>>>>

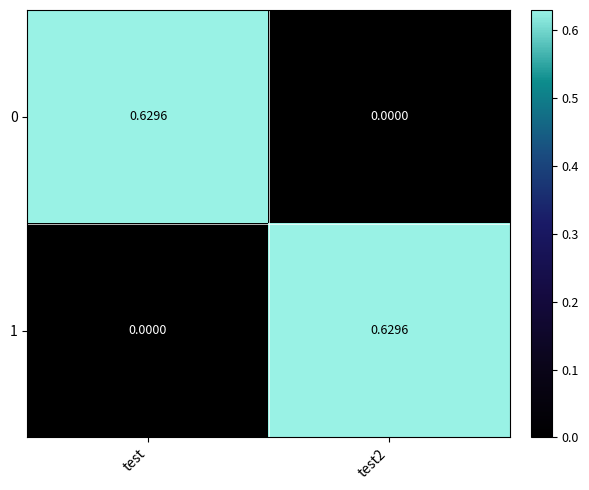

Count the number of categories in the chart.

2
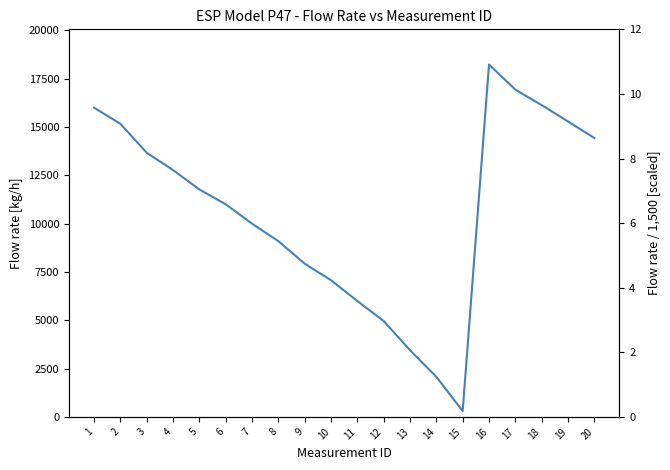

How many data points does each series have?

20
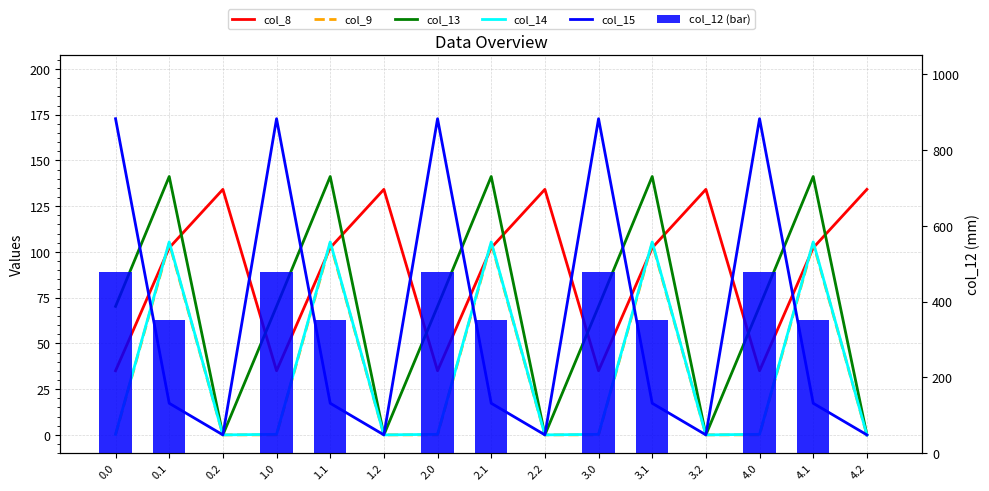

Which series has the widest spread of values?

col_12 (bar)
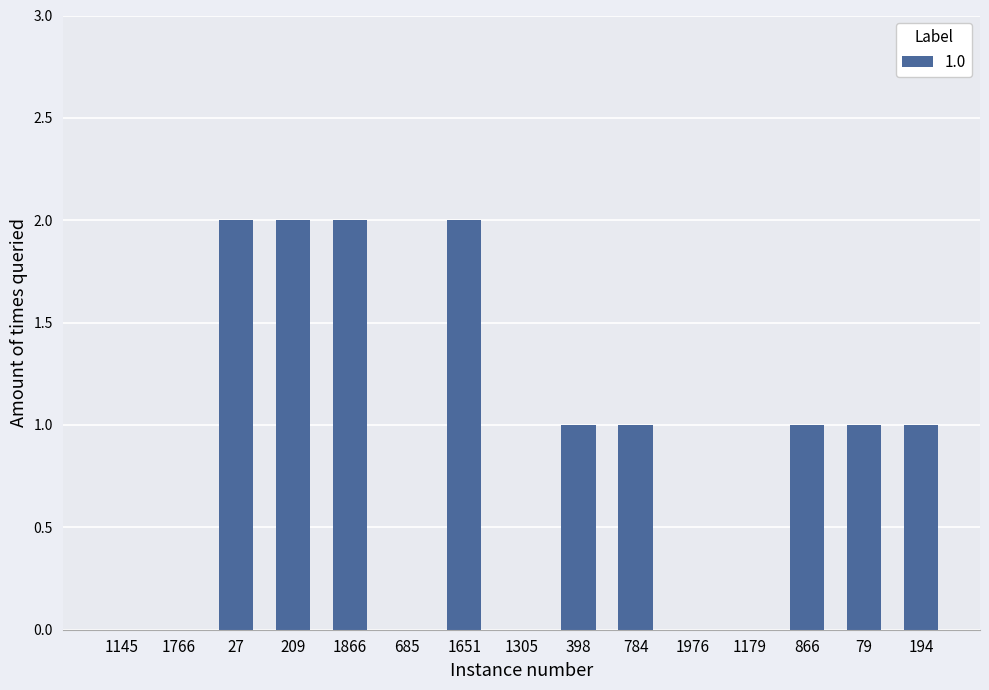

Are the bars horizontal?

No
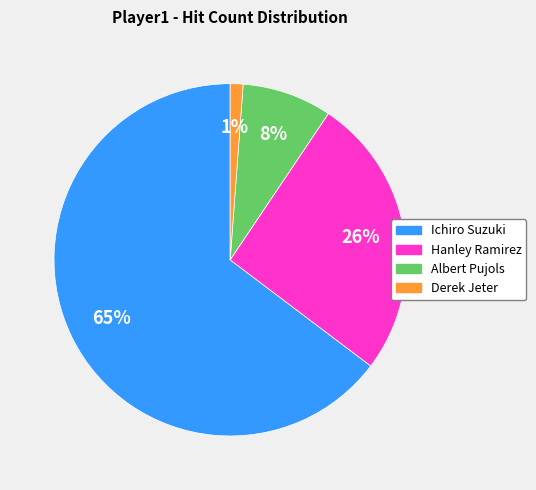

True or false: Ichiro Suzuki accounts for 55% of the total.

False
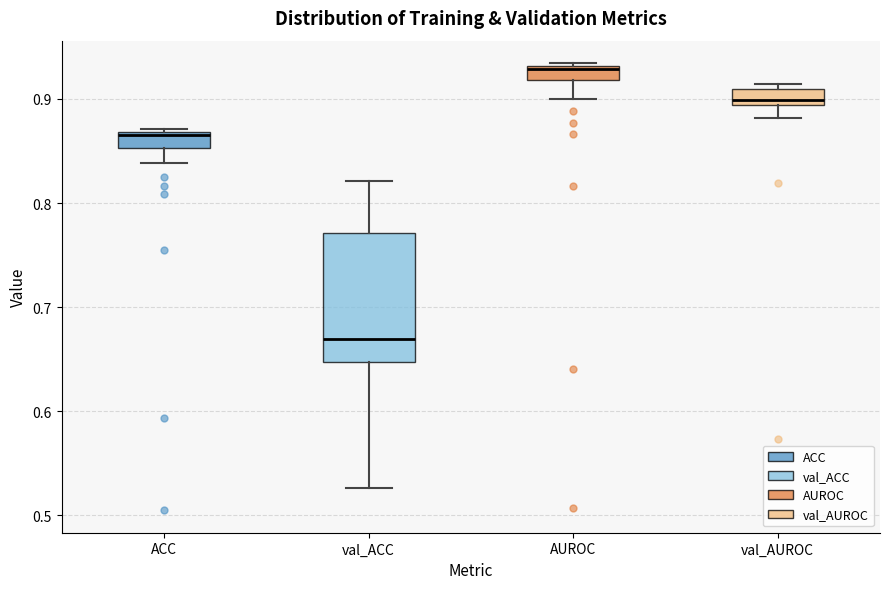

Which box is the tallest, from its lower edge to its upper edge?

val_ACC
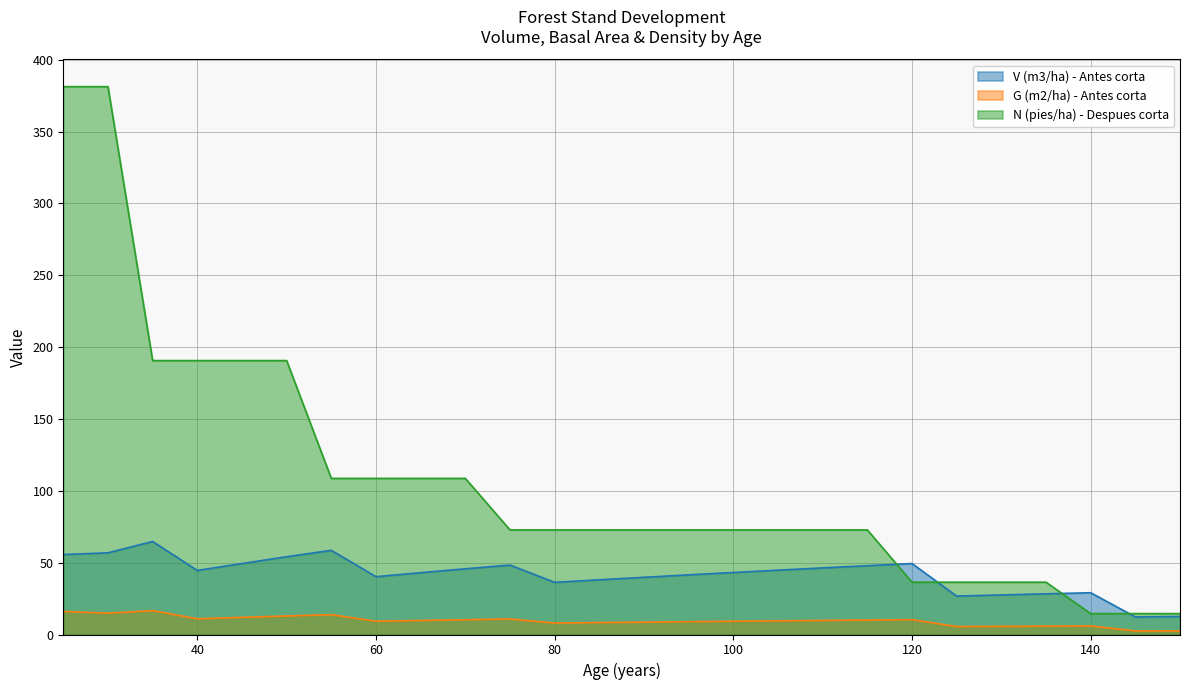

Reading left to right, list all the values displayed in this chart.

V (m3/ha) - Antes corta: 55.7	56.8	64.8	44.6	49.4	54.1	58.6	40.2	43.0	45.7	48.3	36.3	38.1	39.8	41.5	43.2	44.8	46.3	47.9	49.4	26.7	27.5	28.3	29.1	12.2	12.6
G (m2/ha) - Antes corta: 16.0	14.8	16.6	10.9	11.9	12.9	13.8	9.2	9.8	10.3	10.8	8.0	8.3	8.6	8.9	9.2	9.5	9.8	10.1	10.3	5.5	5.7	5.8	5.9	2.5	2.5
N (pies/ha) - Despues corta: 381.3	381.3	190.6	190.6	190.6	190.6	108.7	108.7	108.7	108.7	72.8	72.8	72.8	72.8	72.8	72.8	72.8	72.8	72.8	36.4	36.4	36.4	36.4	14.6	14.6	14.6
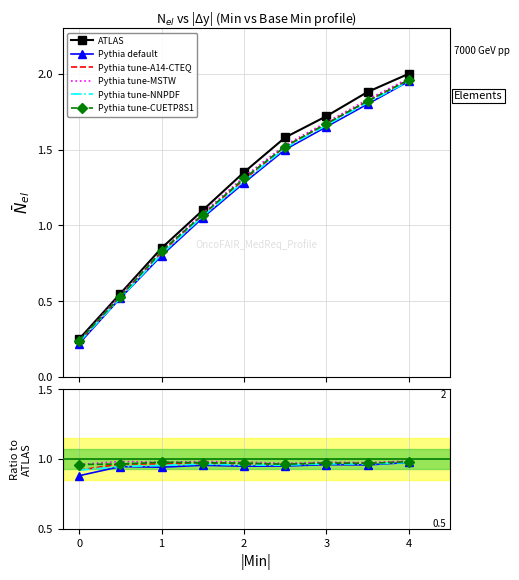

What is the value of the Pythia default point at the 4th from the left?

1.0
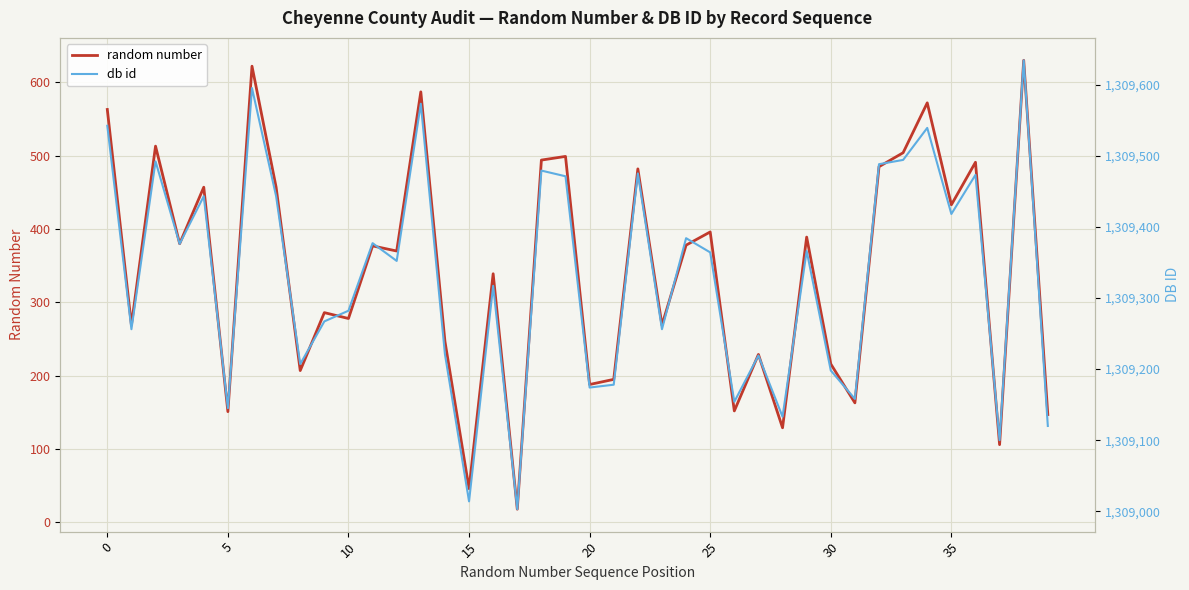

What is the minimum value for random number?

18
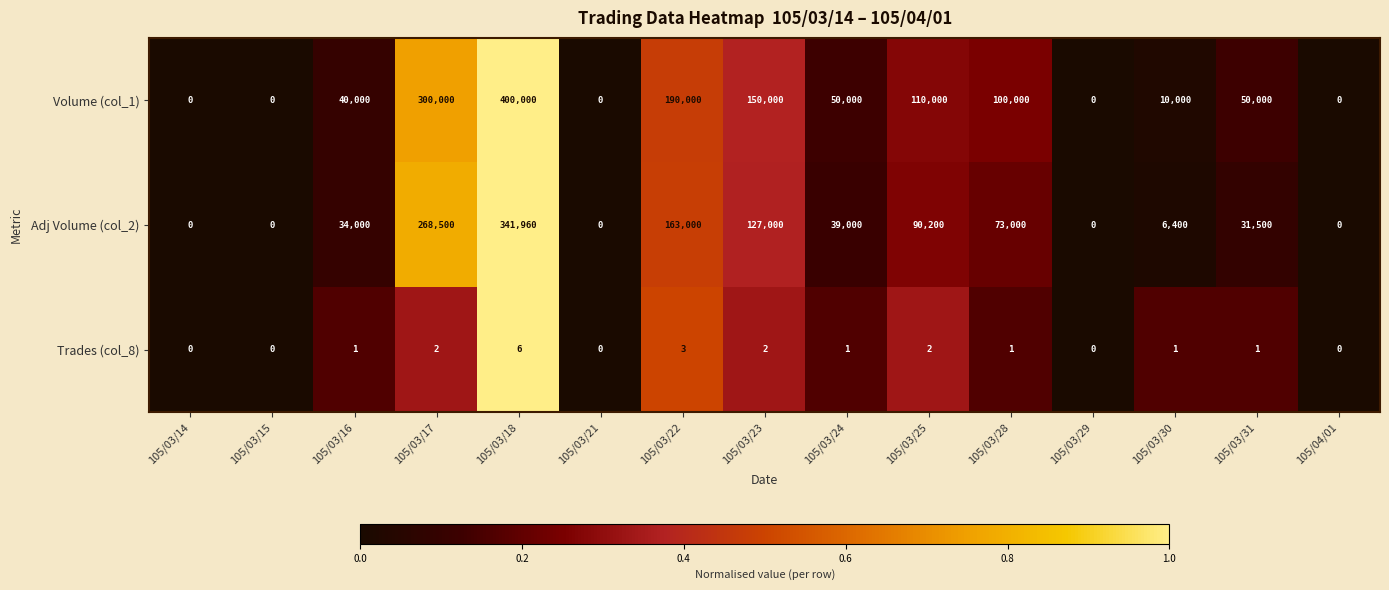

How many data points does each series have?

15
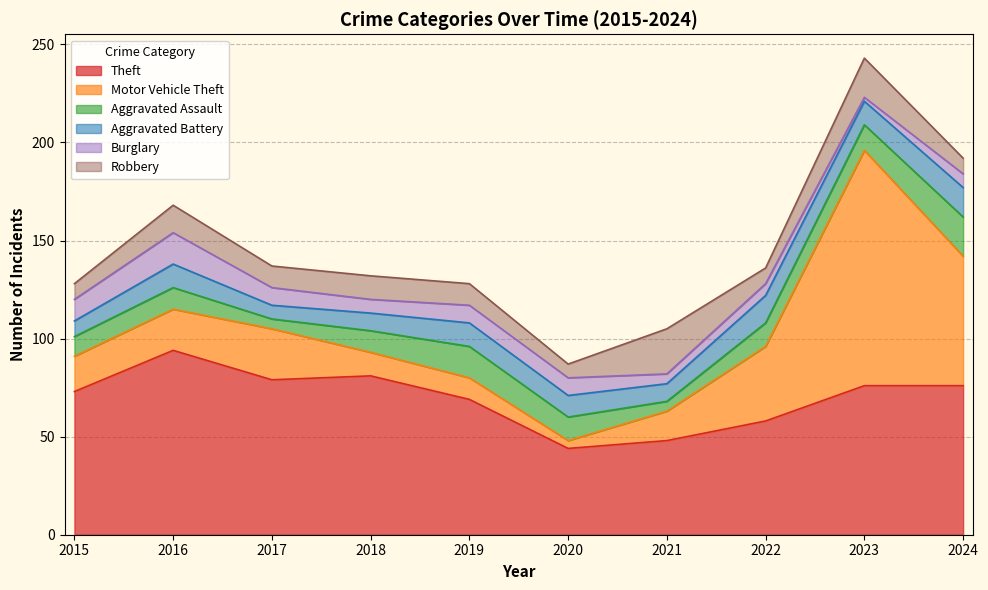

Which series has the largest total across all categories?

Theft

<<<<

▸ **Activity**:
Reproduce all of the records above word for word, leaving out the pictures.

▸ **Solution to this problem**:
Count the number of categories in the chart.

2

How many data points does each series have?

20

Which series has the widest spread of values?

col_12 (bar)

Are the bars horizontal?

No

True or false: Ichiro Suzuki accounts for 55% of the total.

False

Which box is the tallest, from its lower edge to its upper edge?

val_ACC

Reading left to right, list all the values displayed in this chart.

V (m3/ha) - Antes corta: 55.7	56.8	64.8	44.6	49.4	54.1	58.6	40.2	43.0	45.7	48.3	36.3	38.1	39.8	41.5	43.2	44.8	46.3	47.9	49.4	26.7	27.5	28.3	29.1	12.2	12.6
G (m2/ha) - Antes corta: 16.0	14.8	16.6	10.9	11.9	12.9	13.8	9.2	9.8	10.3	10.8	8.0	8.3	8.6	8.9	9.2	9.5	9.8	10.1	10.3	5.5	5.7	5.8	5.9	2.5	2.5
N (pies/ha) - Despues corta: 381.3	381.3	190.6	190.6	190.6	190.6	108.7	108.7	108.7	108.7	72.8	72.8	72.8	72.8	72.8	72.8	72.8	72.8	72.8	36.4	36.4	36.4	36.4	14.6	14.6	14.6

What is the value of the Pythia default point at the 4th from the left?

1.0

What is the minimum value for random number?

18

How many data points does each series have?

15

Which series has the largest total across all categories?

Theft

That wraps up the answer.